Konjunkturbericht - Januar 2010
Aufschwung oder Wellblechkonjunktur?
- 2009 ist nicht nur das Jahr mit dem größten Konjunktureinbruch, sondern auch das Jahr eines bedeutenden Stabilisierungserfolges. Von der erfolgreichen Stabilisierung zu einem kräftigen Wirtschaftsaufschwung ist es jedoch noch ein weiter Weg. Zwar hat sich der Konjunkturhorizont insgesamt aufgehellt, aber gerade in den Industrieländern werden die Kräfte eines selbsttragenden Aufschwungs noch schwach bleiben.
- Der Rückgang des Bruttoinlandsprodukts in Deutschland um 5 % zeigt, dass trotz der Überwindung der Rezession der Aufschwung noch nicht gefestigt ist. Bislang ist lediglich die Stabilisierung auf dem erreichten niedrigen Niveau gelungen.

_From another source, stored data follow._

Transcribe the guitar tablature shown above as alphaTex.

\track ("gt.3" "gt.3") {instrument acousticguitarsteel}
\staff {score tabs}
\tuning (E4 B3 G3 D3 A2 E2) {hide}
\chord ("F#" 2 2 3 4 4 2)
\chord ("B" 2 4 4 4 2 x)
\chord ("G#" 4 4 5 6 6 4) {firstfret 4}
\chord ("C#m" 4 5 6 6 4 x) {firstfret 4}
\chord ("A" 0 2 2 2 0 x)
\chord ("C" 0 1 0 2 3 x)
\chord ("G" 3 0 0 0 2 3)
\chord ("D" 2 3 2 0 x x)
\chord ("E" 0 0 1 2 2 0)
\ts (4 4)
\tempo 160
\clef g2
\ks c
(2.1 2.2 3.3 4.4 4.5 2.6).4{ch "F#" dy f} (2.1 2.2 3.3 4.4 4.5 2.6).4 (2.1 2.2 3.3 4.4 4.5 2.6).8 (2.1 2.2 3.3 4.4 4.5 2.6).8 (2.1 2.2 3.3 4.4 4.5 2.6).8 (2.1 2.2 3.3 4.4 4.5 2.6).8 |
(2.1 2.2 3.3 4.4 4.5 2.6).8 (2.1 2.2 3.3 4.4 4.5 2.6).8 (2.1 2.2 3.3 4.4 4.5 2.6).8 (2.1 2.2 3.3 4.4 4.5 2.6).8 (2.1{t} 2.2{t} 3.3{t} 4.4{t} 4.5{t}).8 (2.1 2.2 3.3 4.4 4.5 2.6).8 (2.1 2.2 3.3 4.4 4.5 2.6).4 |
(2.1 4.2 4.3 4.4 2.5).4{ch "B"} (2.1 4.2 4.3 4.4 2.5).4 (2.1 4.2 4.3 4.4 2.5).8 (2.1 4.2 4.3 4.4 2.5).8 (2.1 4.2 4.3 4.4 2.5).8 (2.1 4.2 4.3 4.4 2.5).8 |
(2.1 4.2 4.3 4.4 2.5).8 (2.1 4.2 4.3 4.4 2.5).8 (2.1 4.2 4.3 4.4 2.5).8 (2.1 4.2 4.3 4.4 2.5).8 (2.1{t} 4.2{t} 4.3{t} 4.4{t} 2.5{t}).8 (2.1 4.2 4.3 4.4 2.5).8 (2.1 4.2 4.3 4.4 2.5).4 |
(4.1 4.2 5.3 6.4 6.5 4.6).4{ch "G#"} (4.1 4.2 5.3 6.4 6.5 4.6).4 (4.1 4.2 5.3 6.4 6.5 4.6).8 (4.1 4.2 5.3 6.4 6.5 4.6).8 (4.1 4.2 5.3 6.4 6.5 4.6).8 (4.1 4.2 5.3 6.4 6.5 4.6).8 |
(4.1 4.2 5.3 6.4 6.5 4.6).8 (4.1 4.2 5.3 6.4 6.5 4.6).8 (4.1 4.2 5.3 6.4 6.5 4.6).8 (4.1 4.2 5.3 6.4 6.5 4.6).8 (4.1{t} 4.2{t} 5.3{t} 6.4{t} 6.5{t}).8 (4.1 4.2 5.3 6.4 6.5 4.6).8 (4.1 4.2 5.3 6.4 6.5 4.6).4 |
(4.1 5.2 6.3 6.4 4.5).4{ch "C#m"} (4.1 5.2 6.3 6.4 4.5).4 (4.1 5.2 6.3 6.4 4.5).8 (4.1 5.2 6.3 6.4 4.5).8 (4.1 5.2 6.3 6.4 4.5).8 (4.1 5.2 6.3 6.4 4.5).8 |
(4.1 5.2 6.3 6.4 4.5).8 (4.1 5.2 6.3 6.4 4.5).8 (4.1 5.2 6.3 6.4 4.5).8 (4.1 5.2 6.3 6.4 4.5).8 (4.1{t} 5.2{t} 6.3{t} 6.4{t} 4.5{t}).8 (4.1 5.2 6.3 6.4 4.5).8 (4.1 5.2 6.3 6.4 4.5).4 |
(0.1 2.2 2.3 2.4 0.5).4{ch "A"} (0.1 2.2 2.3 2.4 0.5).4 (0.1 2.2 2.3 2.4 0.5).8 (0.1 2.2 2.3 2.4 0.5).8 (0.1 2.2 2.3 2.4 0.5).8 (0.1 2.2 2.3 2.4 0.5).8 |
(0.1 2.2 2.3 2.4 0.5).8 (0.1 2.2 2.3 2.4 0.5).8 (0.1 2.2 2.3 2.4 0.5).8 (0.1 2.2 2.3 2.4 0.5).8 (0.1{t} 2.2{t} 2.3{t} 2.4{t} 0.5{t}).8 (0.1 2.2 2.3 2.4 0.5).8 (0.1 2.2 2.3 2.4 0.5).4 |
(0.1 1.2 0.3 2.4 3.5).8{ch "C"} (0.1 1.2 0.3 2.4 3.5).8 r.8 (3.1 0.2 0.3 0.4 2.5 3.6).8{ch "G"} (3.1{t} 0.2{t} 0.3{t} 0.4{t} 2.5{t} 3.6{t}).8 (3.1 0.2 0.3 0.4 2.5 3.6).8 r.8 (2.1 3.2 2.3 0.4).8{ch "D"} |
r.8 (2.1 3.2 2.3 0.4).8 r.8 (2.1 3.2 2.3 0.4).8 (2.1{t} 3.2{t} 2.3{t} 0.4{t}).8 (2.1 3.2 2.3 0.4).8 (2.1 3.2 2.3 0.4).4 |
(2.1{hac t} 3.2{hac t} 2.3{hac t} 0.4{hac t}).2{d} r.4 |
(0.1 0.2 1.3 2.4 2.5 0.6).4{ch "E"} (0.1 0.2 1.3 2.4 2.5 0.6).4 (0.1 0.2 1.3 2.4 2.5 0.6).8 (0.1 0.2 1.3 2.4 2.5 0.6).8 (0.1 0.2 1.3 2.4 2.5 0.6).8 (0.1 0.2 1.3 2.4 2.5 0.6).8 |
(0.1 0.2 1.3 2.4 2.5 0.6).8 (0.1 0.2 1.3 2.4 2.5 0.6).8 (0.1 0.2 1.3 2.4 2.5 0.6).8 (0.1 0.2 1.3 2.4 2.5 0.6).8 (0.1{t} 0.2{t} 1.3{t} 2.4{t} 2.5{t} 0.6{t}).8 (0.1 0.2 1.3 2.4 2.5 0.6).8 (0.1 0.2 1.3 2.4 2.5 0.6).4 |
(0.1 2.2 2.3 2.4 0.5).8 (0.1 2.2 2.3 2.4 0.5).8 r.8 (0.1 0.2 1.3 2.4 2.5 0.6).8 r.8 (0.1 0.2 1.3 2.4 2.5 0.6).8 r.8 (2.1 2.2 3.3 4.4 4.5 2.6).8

- Die Rezession hat zu einer deutlichen Strukturverschiebung in der deutschen Wirtschaft geführt. Die Industrie steht 2009 nur noch für knapp 22 % der Wirtschaftsleistung. Der Anteil aller Dienstleistungen an der Wertschöpfung in Deutschland erreicht dagegen knapp 73 %. Als Folge der Wirtschaftskrise ist der tertiäre Bereich so groß wie nie zuvor.
- Diese Strukturverschiebung dürfte jedoch nicht von Dauer sein. Denn eine Rückkehr zum Niveau der gesamtwirtschaftlichen Wirtschaftsleistung vor der Krise wird nur möglich sein, wenn die Industrie ihre Bedeutung für die deutsche Wirtschaft zurückerlangt.
- Derzeit spricht vieles dafür, dass die positive Bilanz des Arbeitsmarktes 2009 in diesem Jahr nicht fortgeschrieben werden kann. Denn einerseits ist das Potenzial der Kurzarbeit weitgehend ausgeschöpft, andererseits wird die wirtschaftliche Erholung nicht ausreichen, um die brachliegenden Kapazitäten der Industrie wieder auszulasten. Ein deutlicher Anstieg der Arbeitslosigkeit ist nur zu vermeiden, wenn die Tarifpartner jenseits der Kurzarbeit Mittel und Wege finden, Entlassungen zu vermeiden.
- Der Aufschwung der deutschen Wirtschaft wird daher erneut von der Exportnachfrage getragen werden. Ein klarer Aufschwungtrend ist allerdings nicht zu erkennen. Vielmehr dürfte der vor uns liegende Konjunkturverlauf einer Wellblechform gleichen – mit einer Abfolge von positiven Entwicklungen und nachfolgenden Rückschlägen.
- Die Stützungsmaßnahmen für die Finanzmärkte und die Konjunkturprogramme des vergangenen Jahres waren erfolgreich und wurden nicht zuletzt deshalb von den Bürgern als richtig und notwendig, aber ebenso auch als außerordentliche Maßnahmen verstanden. Diese Akzeptanz ist verbunden mit der Erwartung, dass die damit einhergehende Verschuldung in einem angemessenen Zeitrahmen auch wieder zurückgeführt wird. Die Finanz- und Steuerpolitik darf diese Erwartung nicht enttäuschen. Daher gibt die Konsolidierungsaufgabe den Spielraum vor, der für eine Reform des Steuersystems zur Verfügung steht.
- Entgegen der weit verbreiteten Meinung sind Leistungsbilanzdefizite in der europäischen Währungsunion durchaus von Bedeutung. Wenn nun für einige Länder die Finanzierung der Schulden schwieriger wird und gleichzeitig Reformen unterbleiben, mit denen die Wettbewerbsfähigkeit des jeweils betroffenen Landes verbessert werden könnte, dann wird sich nicht nur die Wirtschaftskrise in diesem Land verlängern; sie wird sich auch in Form von Wachstumseinbußen auf den Rest der Währungsunion übertragen.